'From buzz to business': Streaming, AI and commerce networks stand out at AWNY 2025

Christian Ray Blaza / Shutterstock / The Current
Hot Ones host Sean Evans turned up the heat at this year’s Advertising Week in New York inviting a few unfamiliar faces to his infamous table. Executives from Major League Baseball and Gap braved the hot wings — and the questions — in a session that stood out visually from the hundreds of panels and thousands of speakers over the four-day event.
Elsewhere in midtown, the buzz centered on how more activations and off-site events are popping up outside the main venue. The Guardian, Variety and Nature Made all hosted side conferences, drawing their own crowds. Noticeably absent this year were the flashy brand activations like Netflix’s Squid Game experience, which turned heads last year right as marketers streamed in each morning.
Inside the conference, advertising’s biggest topics — with AI leading the pack—continued to dominate discussions. But amid the expected, new advancements and perspectives pushing the industry forward emerged. Here are the standout moments across streaming, commerce media and AI.
TV’s heightened expectations
Several panels zeroed in on the maturation of streaming. With connected TV (CTV) claiming 46.4% of all U.S. TV viewership this August, according to the latest Nielsen data, streaming is fully center stage.
“I remember sitting in this room two years ago and live streaming sports was barely a thing,” Scott Nagy, SambaTV’s vice president of commercial partnerships, quipped as he opened one panel. “And look where we are now.”
With increased popularity, though, comes heightened expectations. Executives from across the industry shared that they’re still ironing out pain points like unifying measurement to match the many and always-evolving ways to stream. Even industry titan Nielsen is in the thick of the transition, balancing decades of legacy data with its new big data future.
“From an operational standpoint, it’s a lot to move the Titanic,” Lisa Mallen, AMC’s senior vice president of agency and client partnerships, said during a panel. “While everyone has the right intentions, there’s years and years of data that have been built on certain legacy systems.”
Although agencies and publishers are deeply involved in the complexities of measurement Mariel Estrada, head of video currency at Omnicom, emphasized during a panel that brands have always demanded accuracy and precision.
“Clients may not be dissecting methodologies and datasets, but they know fragmentation is happening,” Estrada said.
Commerce media continues growth
Another highlight of the week was American Express’ launch of its commerce media network. Amex now joins Mastercard as the second payment network in the last week to launch an ad business alongside Chase and PayPal, which inaugurated the trend with their own networks earlier this year. PayPal’s network further offers a tool to help smaller businesses create their own ad networks.

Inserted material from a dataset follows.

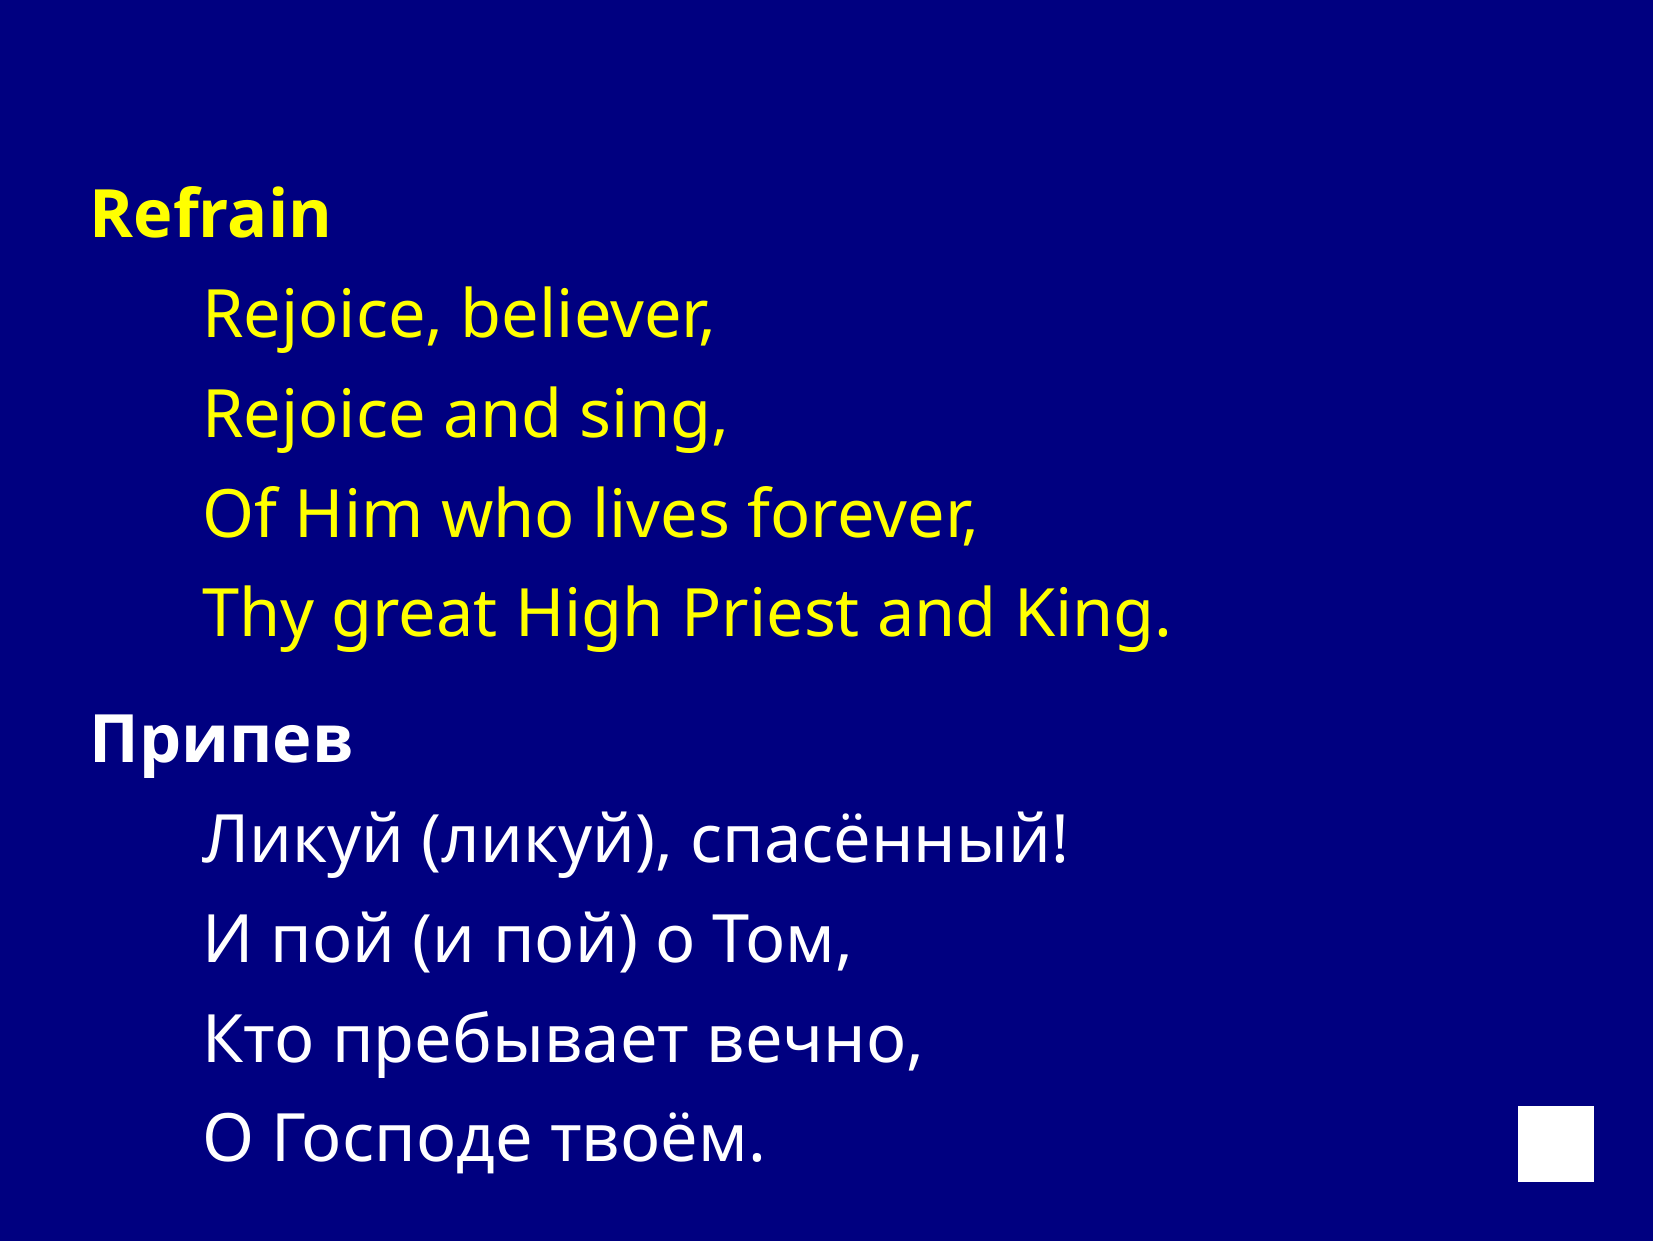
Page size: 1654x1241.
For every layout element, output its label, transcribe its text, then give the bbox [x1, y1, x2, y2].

text_box Refrain Rejoice, believer, Rejoice and sing, Of Him who lives forever, Thy great High Priest and King. [75, 150, 1576, 638]
text_box Припев Ликуй (ликуй), спасённый! И пой (и пой) о Том, Кто пребывает вечно, О Господе твоём. [75, 675, 1576, 1163]
text_box [1518, 1106, 1594, 1182]
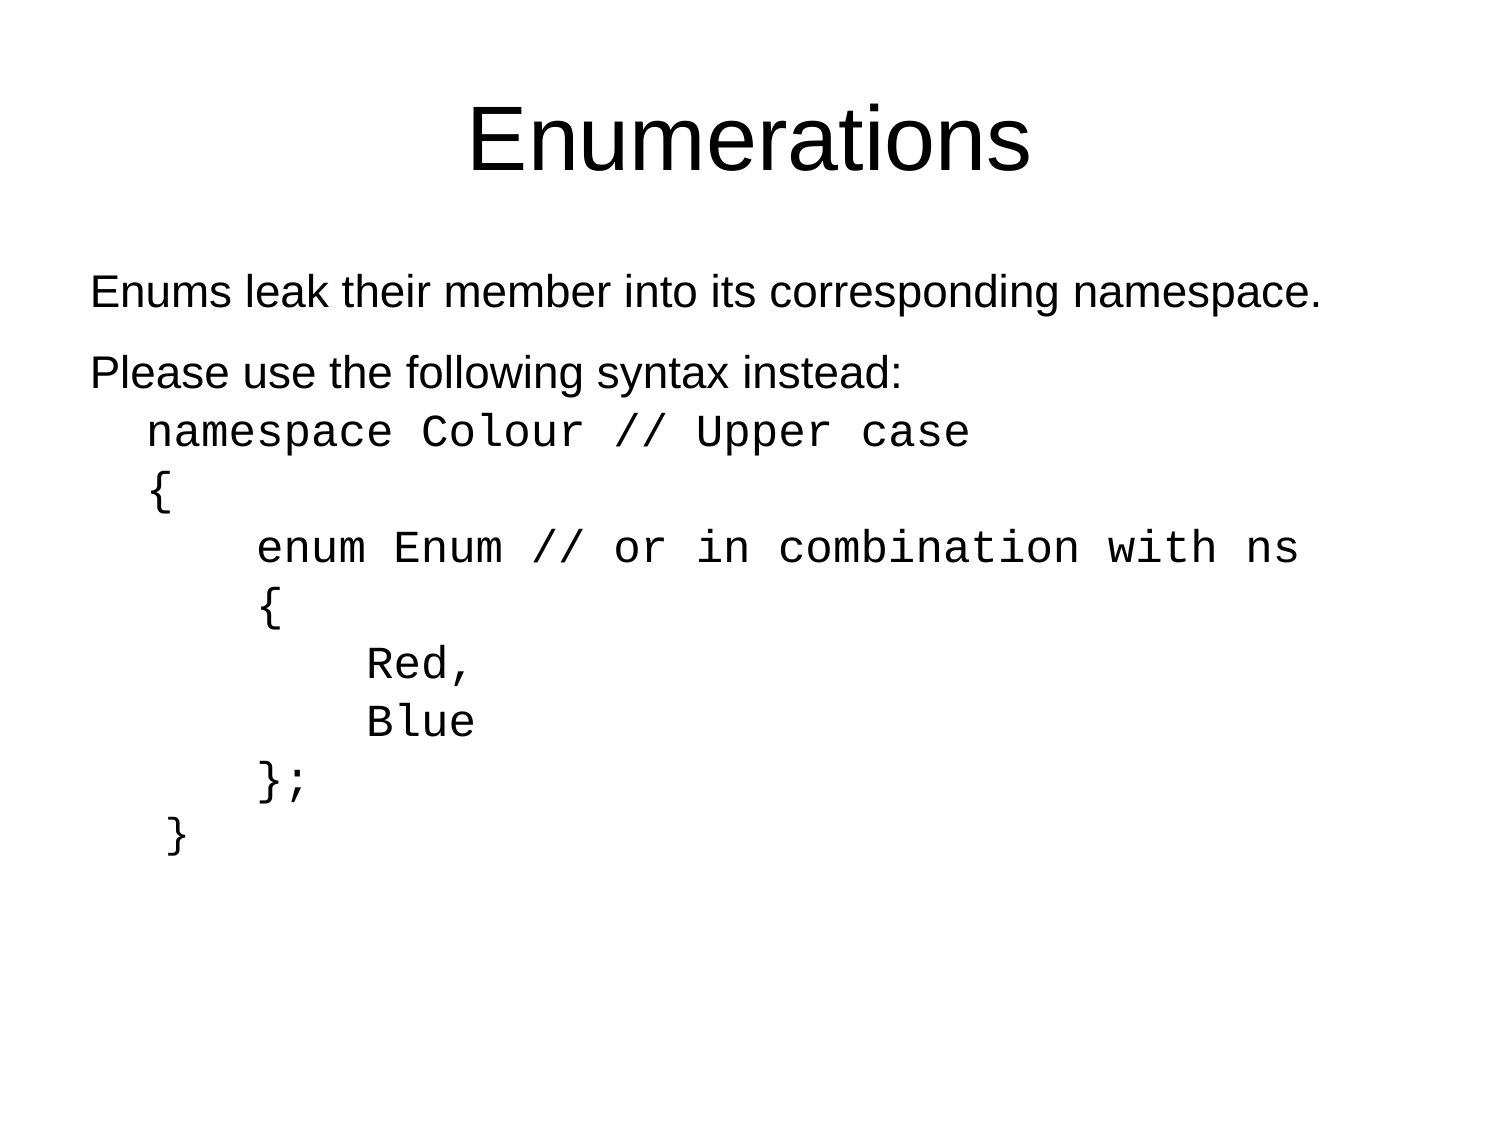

It’s quickly becoming a crowded field, but Amex clearly sees this launch as a point of differentiation.
“Our focus is connecting great brands with high-spending customers,” Jacob King, senior vice president of Amex Offers, said during a panel.
Amex card members spend 2.9 times more than those from competitors with ad networks, according to King.
“We’re not the biggest player; we’re not the largest; we don’t have the most scale, but we know what we’re showing up to the table with.”
Meanwhile, Mastercard sees 160 billion transactions on its platform every year and has already signed up 25,000 advertisers to its media network. Nili Klenoff, the company’s executive vice president of commerce media and innovation, said on a panel that its platform has data from 500 million consumers.
“Commerce media is one of the most foundational changes that has occurred in the last 10 years of advertising,” Vihan Sharma, chief revenue officer at LiveRamp, said during a panel.
AI gets actionable
AI is always a hot-button issue, but marketers are now charting a path with clear business initiatives replacing lofty, philosophical musings about its future potential.
ChatGPT also marked its next era of enterprise strategy, launching partnerships with Spotify, Uber, Expedia and Zillow this week.
“AI is finally moving from buzz to business,” said Mac Hagel, Razorfish’s president, head of media and client lead. “Marketers are done with hype. They want AI to be accountable, measurable and immediately tied to outcomes.”
Josh Peters, Bombora’s vice president of global data partnerships and strategy, works more on the online publisher side. He agreed with Hagel that AI is moving from hype to action, with more publishers utilizing AI to automate ad operations, testing and optimizing audiences and dropping low revenue demand.
“I’ve seen the conversation very slowly start to get out of the panic phase and into, OK, this is a thing, it exists,” Peters said, adding, “2026 is really going to be a lot of how do we take advantage of this moment versus fret about it.”